The ABA and ABASA urge the Committee to amend the Federal Deposit Insurance Act ("FDIA") to provide greater certainty regarding the types of financial contracts eligible for netting and to explicitly permit eligible counterparties to net exposures across different types of financial contracts. Similar amendments to the Bankruptcy Code were recently approved by the Senate Committee on the Judiciary.

The amendments suggested today are largely based upon the proposals previously suggested by the President's Working Group on Financial Markets. Only last week that group reiterated its support for these amendments in its report to the Congress entitled Hedge Funds, Leverage, and the Lessons of Long-Term Capital Management.

As the Committee has recognized, the amendments advocated herein have two principal purposes:

To strengthen the provisions of the FDIA that protect the enforceability of acceleration, termination, liquidation, close-out netting, collateral foreclosure and related provisions of financial agreements and transactions, and

To harmonize the treatment of these financial agreements and transactions under the Bankruptcy Code and the FDIA.

Mr. Chairman and members of the Committee, the need for these amendments is real.

Innovation in the markets has created ambiguities as to whether certain types of instruments fit within the categories of instruments defined in the FDIA as eligible for netting. These ambiguities need to be addressed. As the Committee is well aware, netting is important because it enables parties to these transactions to reduce both their risk exposure to individual counterparties as well as their aggregate risk exposure. In reducing exposures, counterparties also reduce systemic risk, i.e., the likelihood that one counterparty failure will contribute to the failure of other market participants and eventual financial market disruption.

The credit derivatives market provides an excellent example of a market where innovation and legitimate risk management practices are hampered by a lack of legal certainty concerning the netting treatment of credit derivatives under the Bankruptcy Code and the FDIA. This lack of legal certainty has resulted in some of J.P. Morgan's clients declining to enter into legitimate risk management transactions linked to credit because of the lack of certainty that their exposure to Morgan under those credit-linked transactions could be netted and offset against other derivative transactions with Morgan.

Without legal certainty, innovation can be stifled and the U.S. capital markets and participants placed at a competitive disadvantage to other countries that broadly recognize and give effect to netting provisions.

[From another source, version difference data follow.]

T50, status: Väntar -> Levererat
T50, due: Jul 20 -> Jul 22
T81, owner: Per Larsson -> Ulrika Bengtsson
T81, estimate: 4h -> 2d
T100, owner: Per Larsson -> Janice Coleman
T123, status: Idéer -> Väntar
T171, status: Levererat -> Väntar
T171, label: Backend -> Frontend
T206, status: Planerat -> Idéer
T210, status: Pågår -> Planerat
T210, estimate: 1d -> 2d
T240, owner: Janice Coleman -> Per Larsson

Amendments to the FDIA are also needed to remove legal uncertainties with respect to the ability of market participants to net one type of exposure (e.g., under repurchase agreements) against another type of exposure (e.g., under swap agreements) under a so-called "master netting agreement." Cross-product netting reduces systemic risk and improves liquidity in the markets for these financial instruments.

By approving the proposed amendments to the FDIA, the process begun in previous Congresses of ensuring consistency between bank insolvency laws and the Bankruptcy Code will continue unabated. Consistency between the insolvency laws as they apply to all counterparties, bank and non-bank alike, will extend the benefits of netting to all market participants and maximize its benefits for our economy as a whole.

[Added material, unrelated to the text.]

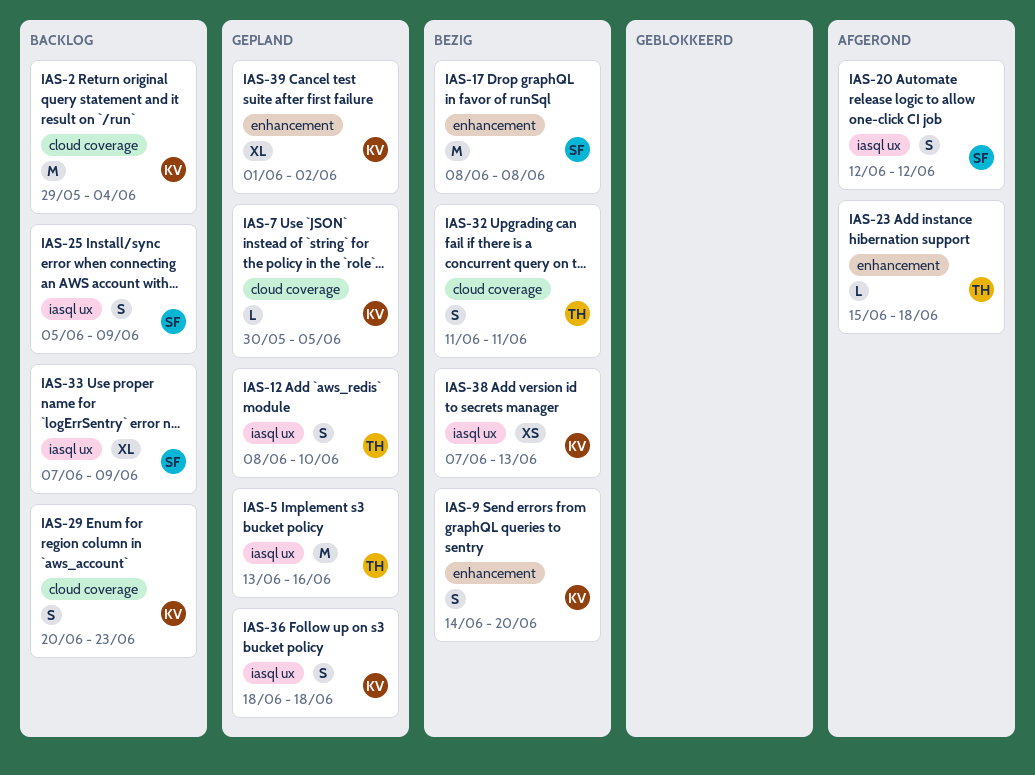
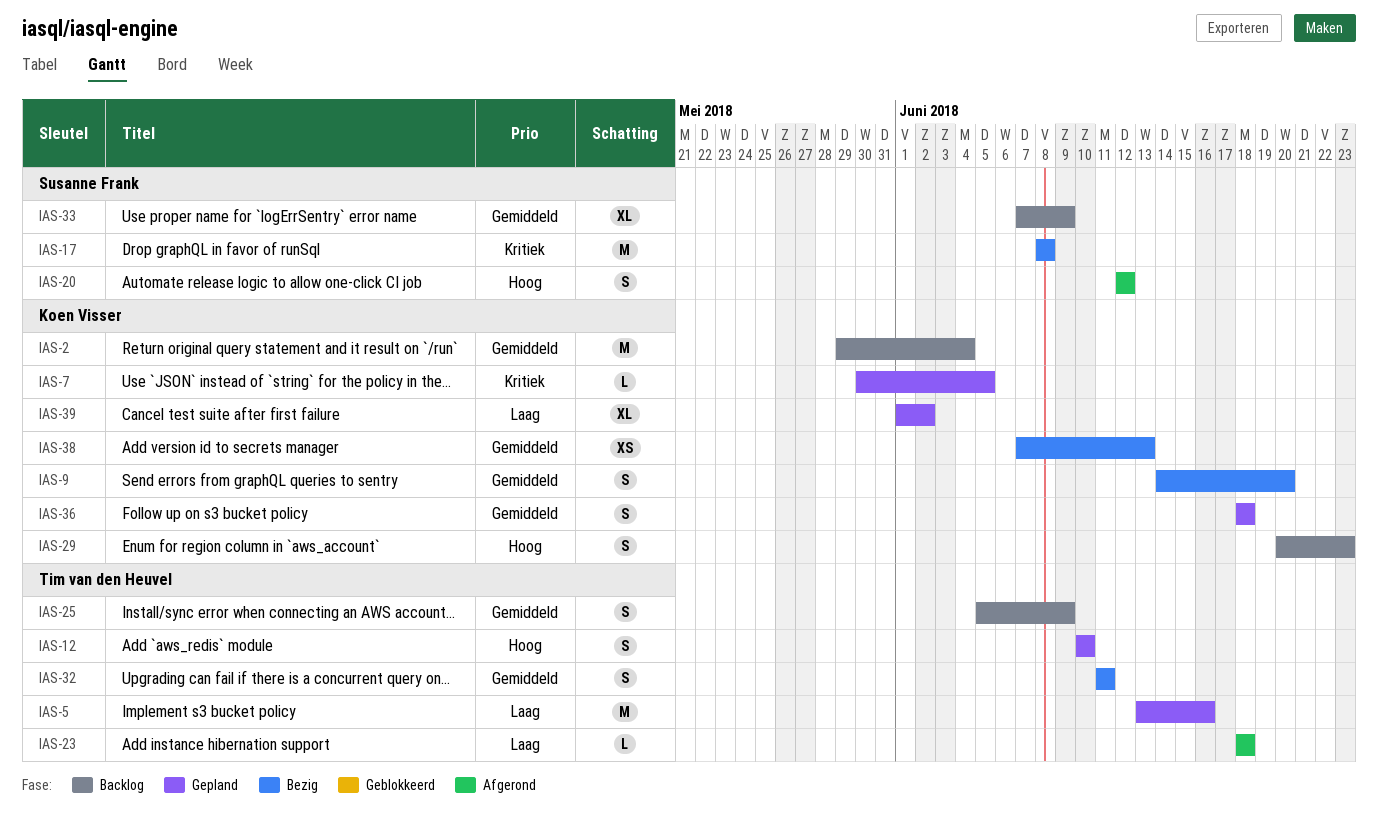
IAS-12, start: Jun 8 -> Jun 10
IAS-23, start: Jun 15 -> Jun 18
IAS-25, owner: Susanne Frank -> Tim van den Heuvel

In conclusion, we strongly urge the Committee to approve the proposed amendments to the FDIA and look forward to early consideration by the Senate. Thank you.

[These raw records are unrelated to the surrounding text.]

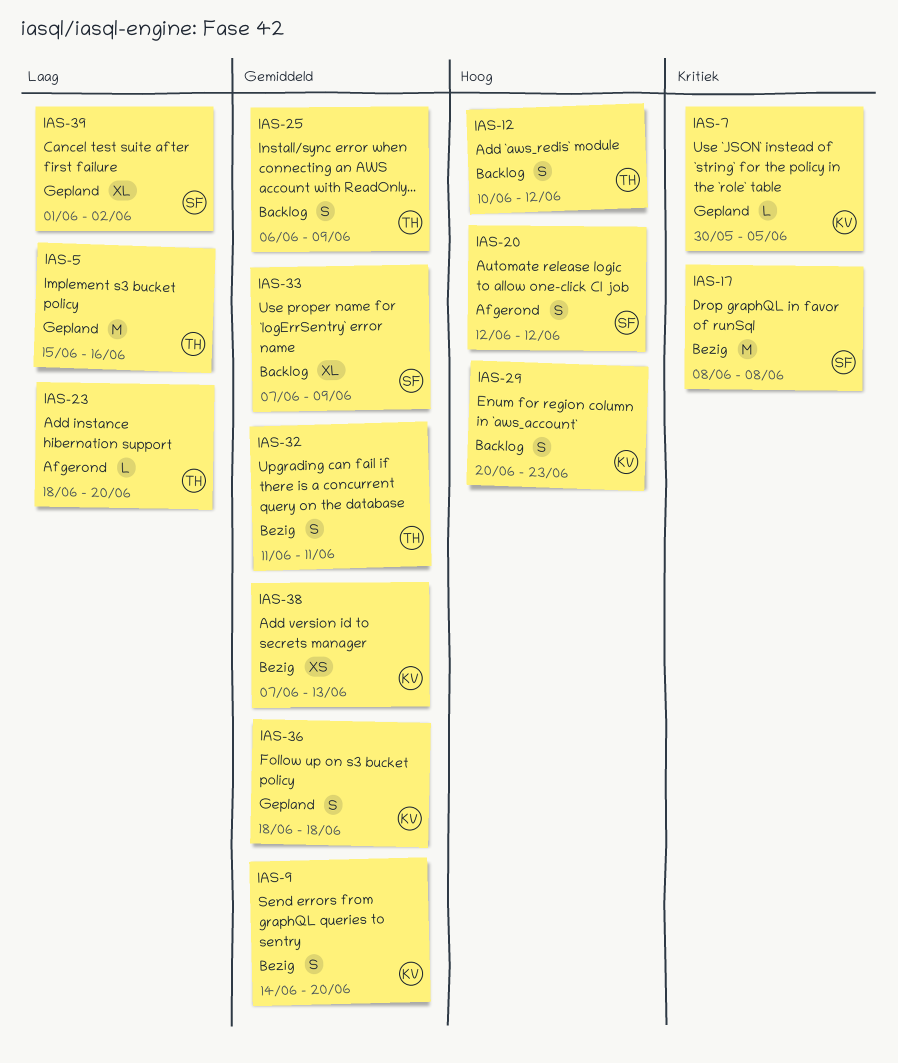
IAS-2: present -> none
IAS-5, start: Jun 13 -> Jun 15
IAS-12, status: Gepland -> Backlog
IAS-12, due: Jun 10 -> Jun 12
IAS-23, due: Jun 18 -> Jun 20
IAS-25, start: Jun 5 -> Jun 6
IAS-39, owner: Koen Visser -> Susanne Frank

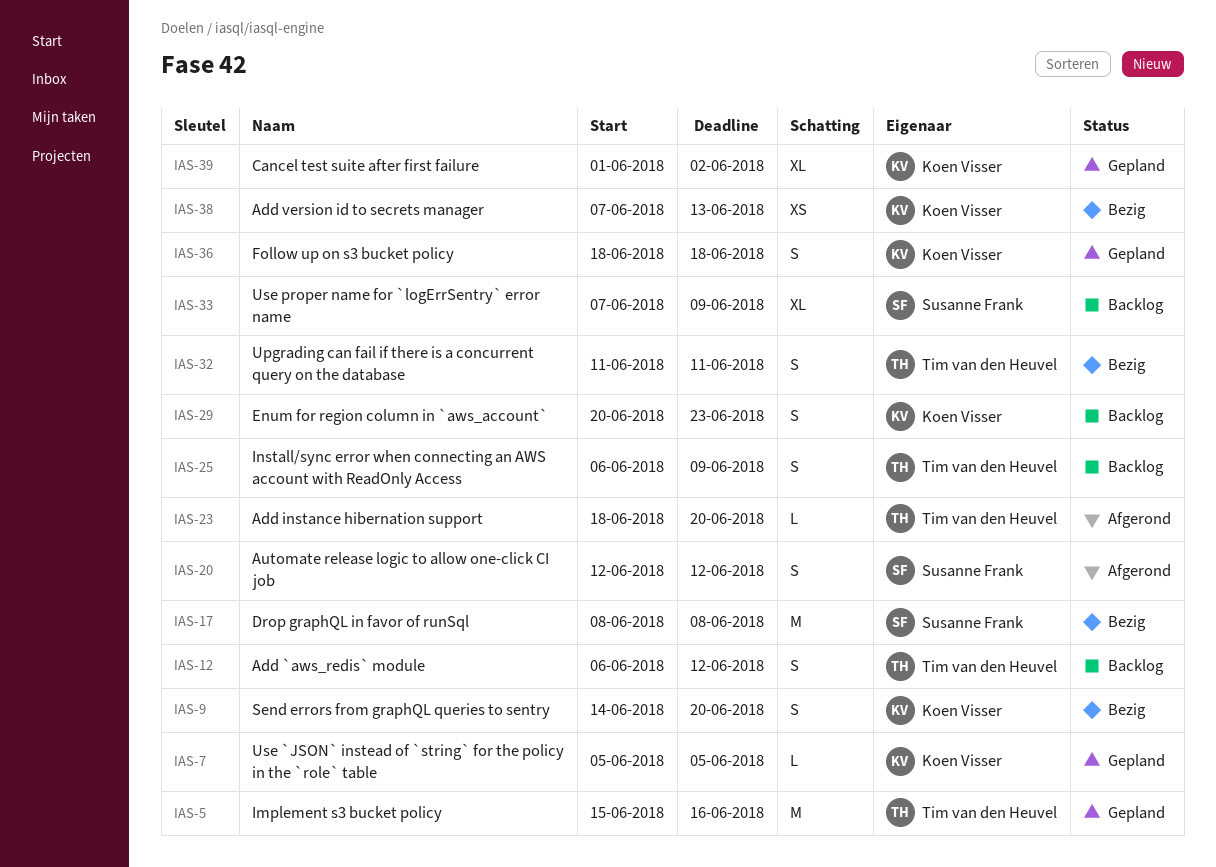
IAS-7, start: May 30 -> Jun 5
IAS-12, start: Jun 10 -> Jun 6
IAS-39, owner: Susanne Frank -> Koen Visser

1. The ABA brings together all categories of banking institutions to best represent the interests of this rapidly changing industry. Its membership ­ which includes community, regional and money center banks and bank holding companies, as well as savings associations, trust companies and savings banks--make ABA the largest banking trade association in the country.

2. ABASA is a separately chartered trade association of the American Bankers Association, formed in 1995 to develop policy and provide representation for those bank holding companies involved in, among other things, securities underwriting and dealing and derivatives activities.